About 13% of the syllables generated are existing English words,
according to /usr/share/dict/words, and about 3% are existing English
names or chemical symbols.  About 0.01% of two-syllable names are
existing English words.

Optionally, you can give it a dictionary or sample text file and a
smoothing parameter to make its generated names look more like English
or some other language.  With /usr/share/dict/american-english .001,
it generates names like “Nessnal” and “Atvery”; with smoothing 1
instead of .001, “Bristenmut” and “Ytcur”; and with smoothing of 100
or greater, its results are indistinguishable from a version without
training data; with /usr/share/dict/spanish .001, it generates names
like “Antrip” and “Ocri”, which are at least pronounceable in Spanish,
if not normal names.

"""
import bisect
import random
import re
import sys

import trieparse


def gen24(names):
    xs = list(names)
    random.shuffle(xs)          # Avoid hash value order
    ys = [xs[i] + ' ' + xs[i+1] for i in range(len(xs)-1)]
    random.shuffle(ys)
    return ys

class DiscreteDistribution:
    "Generate a weighted random choice from a discrete distribution."
    def __init__(self, weights, items=None):
        "weights need not be normalized."
        if items is None:
            items = range(len(weights))
        self.items = items
        self.cdf = []
        total = 0
        for v in weights:
            total += v
            self.cdf.append(total)

        self.max = total

    def sample(self):
        return self.items[bisect.bisect_left(self.cdf,
                                             random.random() * self.max)]

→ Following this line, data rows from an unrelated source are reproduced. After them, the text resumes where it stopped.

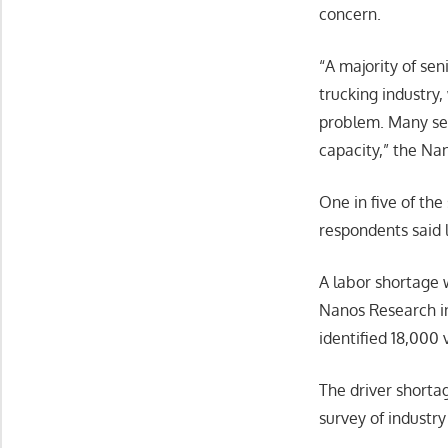
concern.
“A majority of sen
trucking industry,
problem. Many sen
capacity,” the Na
One in five of the
respondents said l
A labor shortage 
Nanos Research in
identified 18,000 
The driver shortag
survey of industr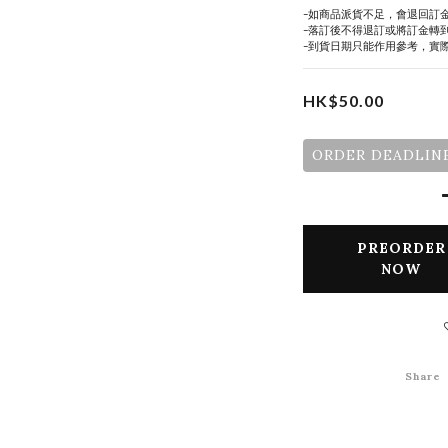
-如商品派貨不足，會退回訂
-落訂後不得退訂或將訂金轉
-到貨日期只能作用參考，實
HK$50.00
ORDER DEADLINE
PREORDER
NOW
Share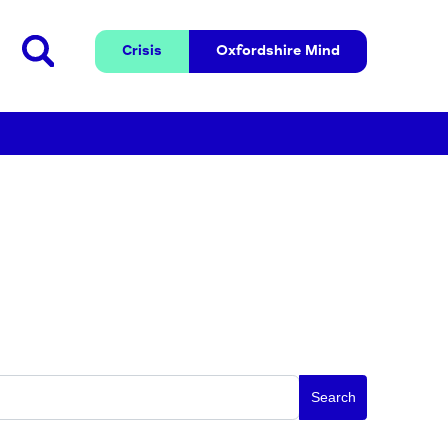
Crisis
Oxfordshire 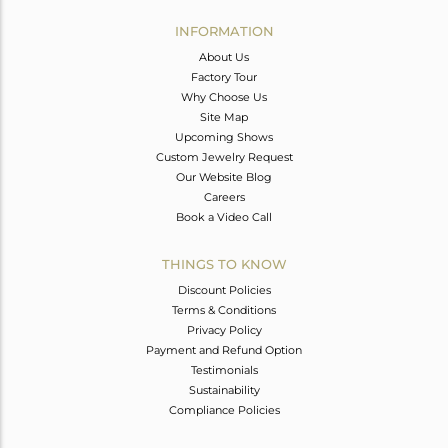
INFORMATION
About Us
Factory Tour
Why Choose Us
Site Map
Upcoming Shows
Custom Jewelry Request
Our Website Blog
Careers
Book a Video Call
THINGS TO KNOW
Discount Policies
Terms & Conditions
Privacy Policy
Payment and Refund Option
Testimonials
Sustainability
Compliance Policies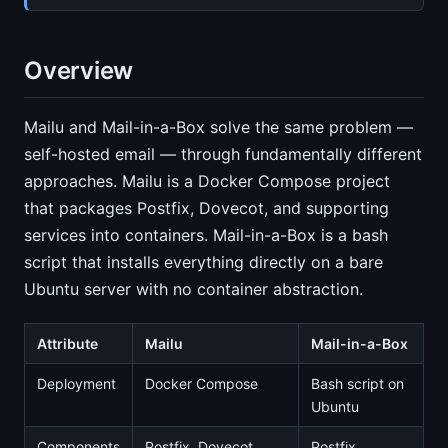
Overview
Mailu and Mail-in-a-Box solve the same problem —
self-hosted email — through fundamentally different
approaches. Mailu is a Docker Compose project
that packages Postfix, Dovecot, and supporting
services into containers. Mail-in-a-Box is a bash
script that installs everything directly on a bare
Ubuntu server with no container abstraction.
Attribute
Mailu
Mail-in-a-Box
Deployment
Docker Compose
Bash script on
Ubuntu
Components
Postfix, Dovecot,
Postfix,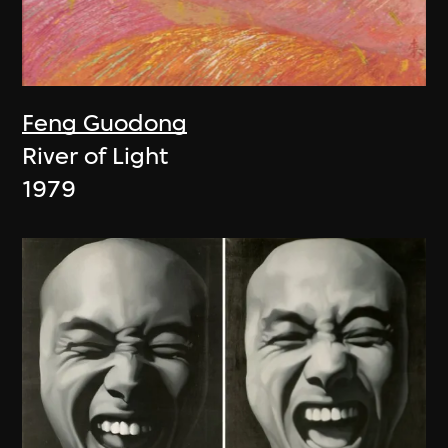
Feng Guodong
River of Light
1979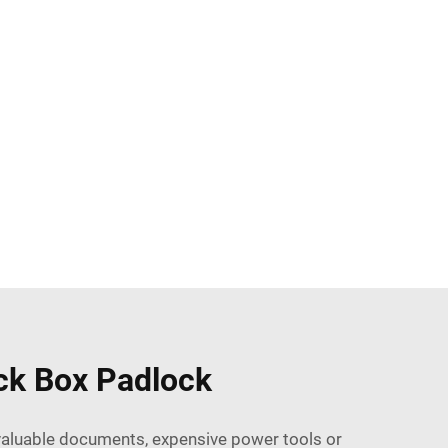
ock Box Padlock
 valuable documents, expensive power tools or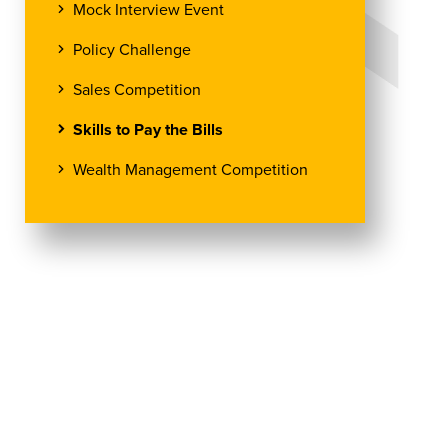
Mock Interview Event
Policy Challenge
Sales Competition
Skills to Pay the Bills
Wealth Management Competition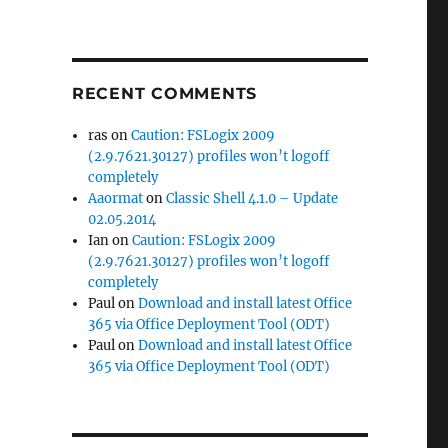
RECENT COMMENTS
ras
on
Caution: FSLogix 2009
(2.9.7621.30127) profiles won’t logoff
completely
Aaormat
on
Classic Shell 4.1.0 – Update
02.05.2014
Ian
on
Caution: FSLogix 2009
(2.9.7621.30127) profiles won’t logoff
completely
Paul
on
Download and install latest Office
365 via Office Deployment Tool (ODT)
Paul
on
Download and install latest Office
365 via Office Deployment Tool (ODT)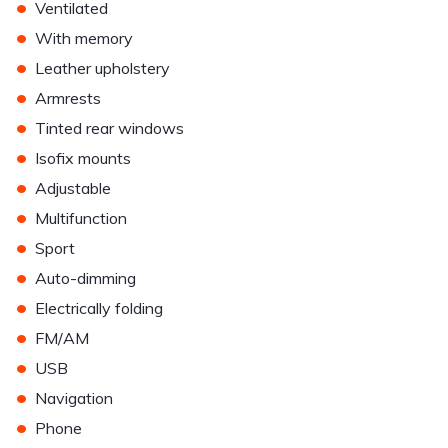
•
Ventilated
•
With memory
•
Leather upholstery
•
Armrests
•
Tinted rear windows
•
Isofix mounts
•
Adjustable
•
Multifunction
•
Sport
•
Auto-dimming
•
Electrically folding
•
FM/AM
•
USB
•
Navigation
•
Phone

lengths = DiscreteDistribution(items=[    1,   2,  3, 4],
                               weights=[ 30, 100, 30, 1])

onsets = (['', 'qu', 'sh', 'ch', 'spl', 'th', 'wh']
          + [C + 'r' for C in 'bcdfgkpt']
          + ['s' + C + R for R in ('', 'r') for C in 'cpt']
          + [C + 'l' for C in 'bcfgps']
          + list('bcdfghjklmnprstvwzy'))
vowels = ['a', 'e', 'i', 'o', 'u', 'y', 'oo', 'ea', 'ai', 'ou']
codas = (['', 'ck', 'ss', 'nt', 'st', 'sp', 'lg', 'ph', 'ch', 'sh', 'ng']
         + list('bdfglmnprstxz'))
syllables = [O + V + C for O in onsets for V in vowels for C in codas]

flat = DiscreteDistribution(weights=[1 for syllable in syllables],
                            items=syllables)

def names(n, dist=flat):
    rv = set()
    while len(rv) < n:
        rv.add(name(dist=dist))
    return rv

def name(dist=flat):
    return word(lengths.sample(), dist=dist).capitalize()

def word(n, dist=flat):
    return ''.join(dist.sample() for i in range(n))

def train(wordlist, syllables=syllables, smoothing=1):
    freqs = {syl: smoothing for syl in syllables}  # Laplace smoothing
    parser = re.compile(trieparse.to_trie(syllables).to_re())
    for word in wordlist:
        for syllable in parser.findall(word.lower()):
            freqs[syllable] += 1
    return [freqs[syllable] for syllable in syllables]

if __name__ == '__main__':
    if len(sys.argv) > 1:
        n = int(sys.argv[1])
    else:
        n = 3 * 10**6

    if len(sys.argv) > 2:
        with open(sys.argv[2]) as words:
            dict = [w.strip() for w in words]
        smoothing = float(sys.argv[3]) if len(sys.argv) > 3 else 1
        dist = DiscreteDistribution(weights=train(dict, syllables, smoothing),
                                    items=syllables)
    else:
        dist = flat

    for pair in gen24(names(n, dist)):
        print(pair)